• YOUR TASKS:
a. Can you reproduce the passage of the system resilience post between "As part of work" and "somewhat inconsistent, meanings.", inclusive?
b. How would you say this sentence from the post on system resilience in Spanish: "Everyone wants their systems to be resilient, but what does that actually mean?"
c. Could you carry on with the post on system resilience from its final heading?

System Resilience: What Exactly is it?
Over the past decade, system resilience (a.k.a., system resiliency) has been widely discussed as a critical concern, especially in terms of data centers and cloud computing. It is also vitally important to cyber-physical systems, although the term is less commonly used in that domain. Everyone wants their systems to be resilient, but what does that actually mean? And how does resilience relate to other quality attributes, such as availability, reliability, robustness, safety, security, and survivability? Is resilience a component of some or all of these quality attributes, a superset of them, or something else? If we are to ensure that systems are resilient, we must first know the answer to these questions and understand exactly what system resilience is.
As part of work on the development of resilience requirements for cyber-physical systems, I recently completed a literature study of existing standards and other documents related to resilience. My review revealed that the term resilience is typically used informally as though its meaning were obvious. In those cases where it was defined, it has been given similar, but somewhat inconsistent, meanings.
Another issue I found was that the term resilience is used in two very different senses. The scope of this blog post, the first in a two-part series, focuses on system resilience and not organizational resilience, which has a much larger scope. Organizational resilience is primarily concerned with business continuity and includes the management of people, information, technology, and facilities. For more information on organizational resilience (with an emphasis on process and cybersecurity), see the CERT Resilience Management Model (CERT-RMM).
What Makes a System Resilient?

• SUPPLIED MATERIAL:

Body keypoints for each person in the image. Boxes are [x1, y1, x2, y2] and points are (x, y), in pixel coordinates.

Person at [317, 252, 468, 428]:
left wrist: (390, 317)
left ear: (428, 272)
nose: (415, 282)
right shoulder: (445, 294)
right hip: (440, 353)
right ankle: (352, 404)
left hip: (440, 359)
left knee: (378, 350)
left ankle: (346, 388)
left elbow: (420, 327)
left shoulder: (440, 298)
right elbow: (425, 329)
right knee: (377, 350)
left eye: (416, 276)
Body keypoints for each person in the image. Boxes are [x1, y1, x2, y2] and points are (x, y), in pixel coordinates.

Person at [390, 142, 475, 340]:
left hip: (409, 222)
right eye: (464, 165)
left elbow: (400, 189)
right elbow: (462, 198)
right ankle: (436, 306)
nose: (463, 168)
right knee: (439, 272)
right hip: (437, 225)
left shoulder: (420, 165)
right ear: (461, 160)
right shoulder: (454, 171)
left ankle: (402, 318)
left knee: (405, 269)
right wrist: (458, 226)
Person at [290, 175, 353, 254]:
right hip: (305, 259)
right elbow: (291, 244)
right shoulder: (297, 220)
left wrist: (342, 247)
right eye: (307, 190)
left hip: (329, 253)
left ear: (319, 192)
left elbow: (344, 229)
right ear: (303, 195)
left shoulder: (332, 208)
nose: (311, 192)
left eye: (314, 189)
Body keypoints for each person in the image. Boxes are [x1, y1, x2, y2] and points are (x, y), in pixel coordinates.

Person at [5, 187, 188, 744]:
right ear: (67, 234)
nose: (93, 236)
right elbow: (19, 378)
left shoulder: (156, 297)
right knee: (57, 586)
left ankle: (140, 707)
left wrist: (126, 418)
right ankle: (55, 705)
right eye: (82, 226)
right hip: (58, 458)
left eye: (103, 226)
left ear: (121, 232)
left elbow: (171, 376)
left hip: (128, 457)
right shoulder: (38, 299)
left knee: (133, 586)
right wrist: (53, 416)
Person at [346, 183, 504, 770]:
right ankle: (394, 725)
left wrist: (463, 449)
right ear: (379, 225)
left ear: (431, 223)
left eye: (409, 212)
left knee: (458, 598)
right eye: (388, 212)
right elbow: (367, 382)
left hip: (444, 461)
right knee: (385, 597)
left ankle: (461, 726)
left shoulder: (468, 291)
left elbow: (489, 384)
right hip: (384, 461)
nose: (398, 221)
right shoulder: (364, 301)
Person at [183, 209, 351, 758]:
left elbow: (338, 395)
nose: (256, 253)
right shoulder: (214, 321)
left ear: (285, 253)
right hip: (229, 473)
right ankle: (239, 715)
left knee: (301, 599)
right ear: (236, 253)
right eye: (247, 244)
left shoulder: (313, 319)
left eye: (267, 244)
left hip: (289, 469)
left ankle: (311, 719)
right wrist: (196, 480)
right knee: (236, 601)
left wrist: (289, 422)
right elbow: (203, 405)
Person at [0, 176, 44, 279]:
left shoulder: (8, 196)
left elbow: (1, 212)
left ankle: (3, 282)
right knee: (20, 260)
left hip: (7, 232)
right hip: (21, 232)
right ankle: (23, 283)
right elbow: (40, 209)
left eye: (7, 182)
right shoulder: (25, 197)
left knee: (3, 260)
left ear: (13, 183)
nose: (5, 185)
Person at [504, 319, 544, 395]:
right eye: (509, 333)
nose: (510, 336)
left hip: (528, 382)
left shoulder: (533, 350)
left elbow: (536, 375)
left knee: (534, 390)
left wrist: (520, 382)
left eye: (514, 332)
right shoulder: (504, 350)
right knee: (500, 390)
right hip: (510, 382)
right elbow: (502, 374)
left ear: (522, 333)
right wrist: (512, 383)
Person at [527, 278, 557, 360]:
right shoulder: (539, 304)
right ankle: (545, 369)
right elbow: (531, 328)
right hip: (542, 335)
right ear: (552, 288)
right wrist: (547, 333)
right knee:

• ANSWERS FOR THIS EXERCISE:
a.
As part of work on the development of resilience requirements for cyber-physical systems, I recently completed a literature study of existing standards and other documents related to resilience. My review revealed that the term resilience is typically used informally as though its meaning were obvious. In those cases where it was defined, it has been given similar, but somewhat inconsistent, meanings.

b. Todo el mundo quiere que sus sistemas sean resilientes, pero ¿qué significa eso realmente?

c.
Basically, a system is resilient if it continues to carry out its mission in the face of adversity (i.e., if it provides required capabilities despite excessive stresses that can cause disruptions). Being resilient is important because no matter how well a system is engineered, reality will sooner or later conspire to disrupt the system. Residual defects in the software or hardware will eventually cause the system to fail to correctly perform a required function or cause it to fail to meet one or more of its quality requirements (e.g., availability, capacity, interoperability, performance, reliability, robustness, safety, security, and usability). The lack or failure of a safeguard will enable an accident to occur. An unknown or uncorrected security vulnerability will enable an attacker to compromise the system. An external environmental condition (e.g., loss of electrical supply or excessive temperature) will disrupt service.
Due to these inevitable disruptions, availability and reliability by themselves are insufficient, and thus a system must also be resilient. It must resist adversity and provide continuity of service, possibly under a degraded mode of operation, despite disturbances due to adverse events and conditions. It must also recover rapidly from any harm that those disruptions might have caused. As in the old Timex commercial, a resilient system "can take a licking and keep on ticking."
However, system resilience is more complex than the preceding explanation implies. System resilience is not a simple Boolean function (i.e., a system is not merely resilient or not resilient). No system is 100 percent resilient to all adverse events or conditions. Resilience is always a matter of degree. System resilience is typically not measurable on a single ordinal scale. In other words, it might not make sense to say that system A is more resilient than system B.
To fully understand resilience, it must be decomposed into its component parts. To exhibit resilience, a system must incorporate controls that detect adverse events and conditions, respond appropriately to these disturbances, and rapidly recover afterward. Because resilience assumes that adverse events and conditions will occur, controls that prevent adversities are outside of the scope of resilience.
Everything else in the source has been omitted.